Transcribed page contents:
★ ★ ★ ★ ★ ★ ★

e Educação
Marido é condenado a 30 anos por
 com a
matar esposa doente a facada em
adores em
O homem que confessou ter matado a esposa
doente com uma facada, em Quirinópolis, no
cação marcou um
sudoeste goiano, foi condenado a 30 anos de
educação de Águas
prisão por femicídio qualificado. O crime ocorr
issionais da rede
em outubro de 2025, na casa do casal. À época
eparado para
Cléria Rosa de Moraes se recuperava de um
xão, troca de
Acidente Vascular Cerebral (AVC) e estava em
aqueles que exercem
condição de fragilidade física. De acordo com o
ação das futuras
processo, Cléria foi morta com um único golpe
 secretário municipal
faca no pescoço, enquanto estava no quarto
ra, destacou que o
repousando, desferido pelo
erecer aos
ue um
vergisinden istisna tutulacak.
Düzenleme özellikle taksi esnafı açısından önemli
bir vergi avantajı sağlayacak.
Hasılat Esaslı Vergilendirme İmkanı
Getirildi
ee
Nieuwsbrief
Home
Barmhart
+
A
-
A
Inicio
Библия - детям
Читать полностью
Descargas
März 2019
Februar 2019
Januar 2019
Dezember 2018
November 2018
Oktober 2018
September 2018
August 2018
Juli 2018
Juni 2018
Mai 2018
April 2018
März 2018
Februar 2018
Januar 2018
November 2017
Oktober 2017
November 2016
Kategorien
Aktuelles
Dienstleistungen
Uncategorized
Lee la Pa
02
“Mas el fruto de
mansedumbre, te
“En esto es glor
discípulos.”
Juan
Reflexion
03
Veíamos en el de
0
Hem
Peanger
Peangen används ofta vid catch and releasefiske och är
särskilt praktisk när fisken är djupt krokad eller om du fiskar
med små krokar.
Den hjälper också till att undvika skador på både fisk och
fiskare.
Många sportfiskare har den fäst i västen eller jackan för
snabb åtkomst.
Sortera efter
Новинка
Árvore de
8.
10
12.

★ ★ ★ ★ ★ ★ ★

* [Aim of the exercise]: Scan the preceding records line by line, and state how many lines contain "Cléria". Nothing else belongs in the answer.

* [Solution below]: 2